_Учебный текст_.
########

5 ноября 1938 года – дату мне напоминает пригласительный билет – я был на приеме, который устроила г-жа Бужено по случаю торжественного открытия своего нового жилища в Нейи. Маленький дом и маленькая улица. Анн Мари Бужено была последней любовницей Анри де Ренье, которых за ним числилось много. Будучи лет на двадцать пять моложе его, что, однако, не делало ее красоткой года, она бросила и мужа, и детей в порыве великой страсти – не для того, чтобы жить с поэтом, но ради поэта, чтобы быть свободной для него в любой момент. Должно быть, эта женщина любила ждать.
Пепельно-белокурые, заплетенные в косы и уложенные кольцами на ушах волосы, неизменное облачение из муслина пастельных тонов, ниспадавшее до лодыжек, не слишком пышная, но вздымаемая вздохами грудь… Анн Мари придала себе, вопреки ногам, которые, как угадывалось, были немного тяжеловаты, скользящую, воздушную походку. Ей не хватало только пальмовой ветви в руке, чтобы вы глядеть десятой музой или изображением с панно в стиле модерн, которые украшают ресторан «Максим».
«Я обставила этот дом для него, – пояснила она мне, – а он не успел им воспользоваться! Умер раньше, чем я смогла закончить. Мы вместе выбрали каждый предмет обстановки, каждый предмет. Я хотела, чтобы он был окружен венецианской атмосферой. Он так любил Венецию!» И она заскользила, словно унесенная порывом эмоций, к другому гостю.

########

Записи из источника данных
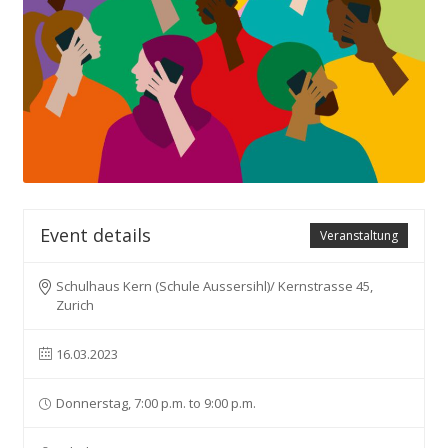
Event details
Veranstaltung
Schulhaus Kern (Schule Aussersihl)/ Kernstrasse 45,
Zurich
16.03.2023
Donnerstag, 7:00 p.m. to 9:00 p.m.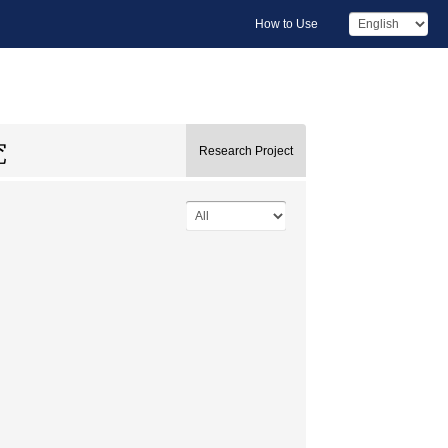
How to Use
究
Research Project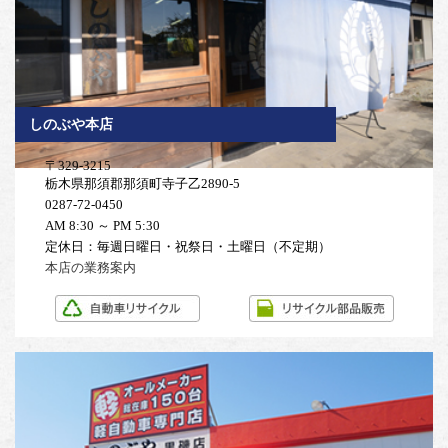
しのぶや本店
〒329-3215
栃木県那須郡那須町寺子乙2890-5
0287-72-0450
AM 8:30 ～ PM 5:30
定休日：毎週日曜日・祝祭日・土曜日（不定期）
本店の業務案内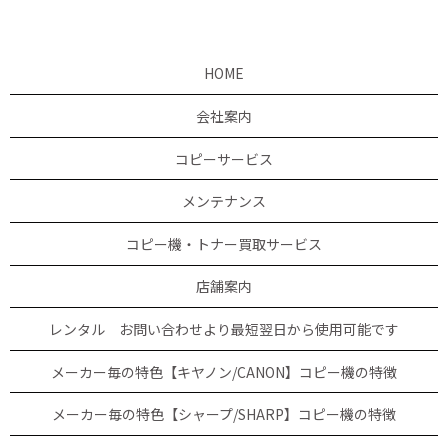
HOME
会社案内
コピーサービス
メンテナンス
コピー機・トナー買取サービス
店舗案内
レンタル お問い合わせより最短翌日から使用可能です
メーカー毎の特色【キヤノン/CANON】コピー機の特徴
メーカー毎の特色【シャープ/SHARP】コピー機の特徴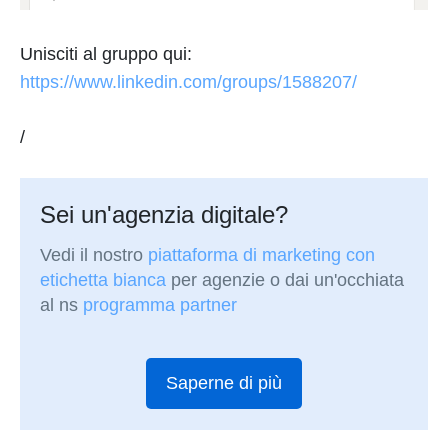
Unisciti al gruppo qui:
https://www.linkedin.com/groups/1588207/
/
Sei un'agenzia digitale?
Vedi il nostro
piattaforma di marketing con
etichetta bianca
per agenzie o dai un'occhiata
al ns
programma partner
Saperne di più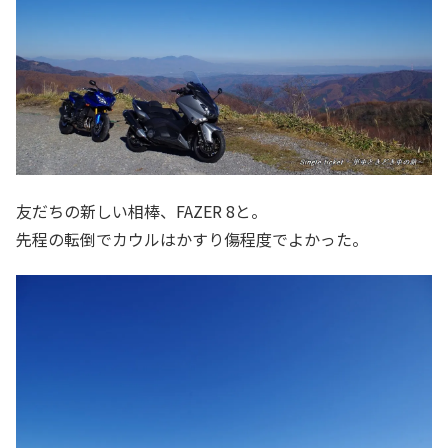
友だちの新しい相棒、FAZER 8と。
先程の転倒でカウルはかすり傷程度でよかった。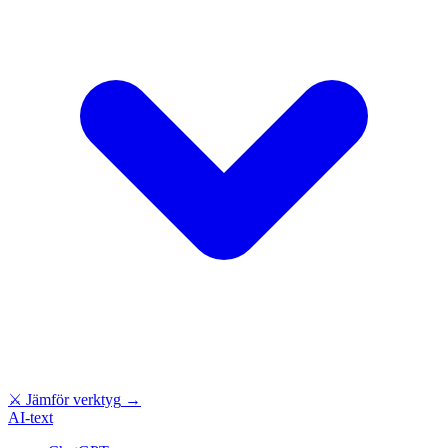
⚔
Jämför verktyg
→
AI-text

########

_На основе сведений_.
(1) Насколько Анн Мари Бужено была моложе Анри де Ренье, судя по тексту о приеме у г-жи Бужено?
(2) Продолжите текст о приеме у г-жи Бужено, начав сразу после его последнего предложения.

_Ответы_.
(1) Примерно на двадцать пять лет.

(2)
И верно, тут просто купались в венецианском. Сплошь гнутые кресла, золоченые рамы, завитки, зеркала да радужные стекла. Все выглядело вычурным и хрупким. Но напоминало не уменьшенную копию дворца на Большом канале, а скорее стекольную лавку на острове Мурано. Все чихнуть боялись, чтобы чего-нибудь не разбить.
В тот день тут собралось больше поэтов на квадратный метр, чем в любом другом месте земли; все восторгались убранством и попивали мадеру или сиропы из неосязаемых бокалов. И вдруг случилась одна из тех домашних катастроф, что врезаются в память.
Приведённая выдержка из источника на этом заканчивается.